What is the Green function solution for a damped harmonic oscillator?

[WiFO215]

I was reading up on Classical Mechanics and the general method for solving for an undamped harmonic oscillator was given as

[tex]\frac{d^{2}q}{dt^{2}} + \omega^{2}q = F(t)[/tex]

was solved using the Green function, G, to the equation

[tex]\frac{d^{2}G}{dt^{2}} + \omega^{2}q = \delta(t-t')[/tex]

and then integrating via the normal procedure.

Then the next case considered was the damped harmonic oscillator which had a damping term proportional to [tex]\frac{\omega}{Q}[/tex] times the velocity. The equation has the form

[tex]\frac{d^{2}q}{dt^{2}} + \frac{\omega}{Q}\frac{dq}{dt} + \omega^{2}q = F(t)[/tex]

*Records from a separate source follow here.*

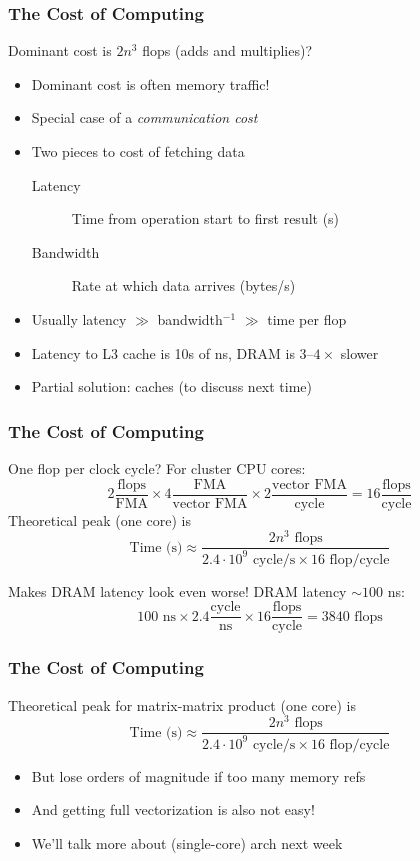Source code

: \documentclass{beamer}
\begin{document}
\begin{frame}
  \frametitle{The Cost of Computing}

  Dominant cost is $2n^3$ flops (adds and multiplies)?
  \begin{itemize}
  \item Dominant cost is often memory traffic!
  \item Special case of a {\em communication cost}
  \item Two pieces to cost of fetching data
    \begin{description}
    \item[Latency] Time from operation start to first result (s)
    \item[Bandwidth] Rate at which data arrives (bytes/s)
    \end{description}
  \item Usually latency $\gg$ bandwidth$^{-1}$ $\gg$ time per flop
  \item Latency to L3 cache is 10s of ns, DRAM is $3$--$4 \times$
    slower
  \item Partial solution: caches (to discuss next time)
  \end{itemize}
\end{frame}


\begin{frame}
  \frametitle{The Cost of Computing}
  
  One flop per clock cycle? For cluster CPU cores:
  \[
  2 \frac{\mbox{flops}}{\mbox{FMA}} \times
  4 \frac{\mbox{FMA}}{\mbox{vector FMA}} \times
  2 \frac{\mbox{vector FMA}}{\mbox{cycle}} =
  16 \frac{\mbox{flops}}{\mbox{cycle}}
  \]
  Theoretical peak (one core) is
  \[
  \mbox{Time (s)} \approx
  \frac{2n^3 \mbox{ flops}}
       {2.4 \cdot 10^9 \mbox{ cycle/s} \times 16 \mbox{ flop/cycle}}
  \]

  \vspace{5mm}
  Makes DRAM latency look even worse!
  DRAM latency $\sim 100$ ns:
  \[
  100 \mbox{ ns} \times
  2.4 \frac{\mbox{cycle}}{\mbox{ns}} \times
  16 \frac{\mbox{flops}}{\mbox{cycle}} =
  3840 \mbox{ flops}
  \]

\end{frame}


\begin{frame}
  \frametitle{The Cost of Computing}

  Theoretical peak for matrix-matrix product (one core) is
  \[
    \mbox{Time (s)} \approx
    \frac{2n^3 \mbox{ flops}}
         {2.4 \cdot 10^9 \mbox{ cycle/s} \times 16 \mbox{ flop/cycle}}
  \]
  \begin{itemize}
  \item But lose orders of magnitude if too many memory refs
  \item And getting full vectorization is also not easy!
  \item We'll talk more about (single-core) arch next week
  \end{itemize}

\end{frame}
\end{document}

Now, the author wants to find the particular solution to this equation and says that his Green function is of the form

G = [tex] A e^{\frac{{\omega(t-t')}}{2Q} + i\omega(t-t')}[/tex] plus this term's complex conjugate. This is a solution to STEADY STATE ONLY but does not consider the transient part.

BUT, he also claims that the above Green function is a solution the equation

[tex]\frac{d^{2}G}{dt^{2}} + \frac{\omega}{Q}\frac{dG}{dt} + \omega^{2}G = \delta(t-t')[/tex]

How can he do this? The Green function which will solve the above equation will also have a transient part apart from the steady state function which he has considered. G will be of the form above PLUS a dying out part. What happens to that?

 

[jvicens]

Thank you for bringing up this interesting question about the Green function for damped harmonic oscillators. I would like to clarify a few points about the Green function and its solutions for the damped harmonic oscillator.

Firstly, the Green function is a mathematical tool that helps us solve differential equations by breaking them down into simpler components. In the case of the undamped harmonic oscillator, the Green function is used to solve the equation with a delta function on the right-hand side. This is because the delta function represents an impulse or sudden force acting on the system at a specific time. By using the Green function, we can find the solution for any arbitrary force F(t).

Now, in the case of the damped harmonic oscillator, the Green function is still used to solve the equation with a delta function on the right-hand side. However, the solution will also include a transient part, as you correctly pointed out. This transient part represents the initial response of the system to the delta function before reaching its steady-state solution.

In the forum post you mentioned, the author is only considering the steady-state solution for the damped harmonic oscillator, which is why the Green function is written in the form G = A e^{\frac{{\omega(t-t')}}{2Q} + i\omega(t-t')} + complex conjugate. This is a valid solution for the steady state, but it does not capture the transient response of the system.

To find the complete solution, we need to consider both the steady-state and transient solutions. This can be done by writing the Green function as G = G_{ss} + G_{tr}, where G_{ss} is the steady-state solution and G_{tr} is the transient solution. By adding these two solutions, we can obtain the complete solution for the damped harmonic oscillator.

In summary, the Green function used for the damped harmonic oscillator only provides the steady-state solution. To find the complete solution, we need to consider both the steady-state and transient solutions. I hope this clarifies your doubts about the Green function for damped harmonic oscillators.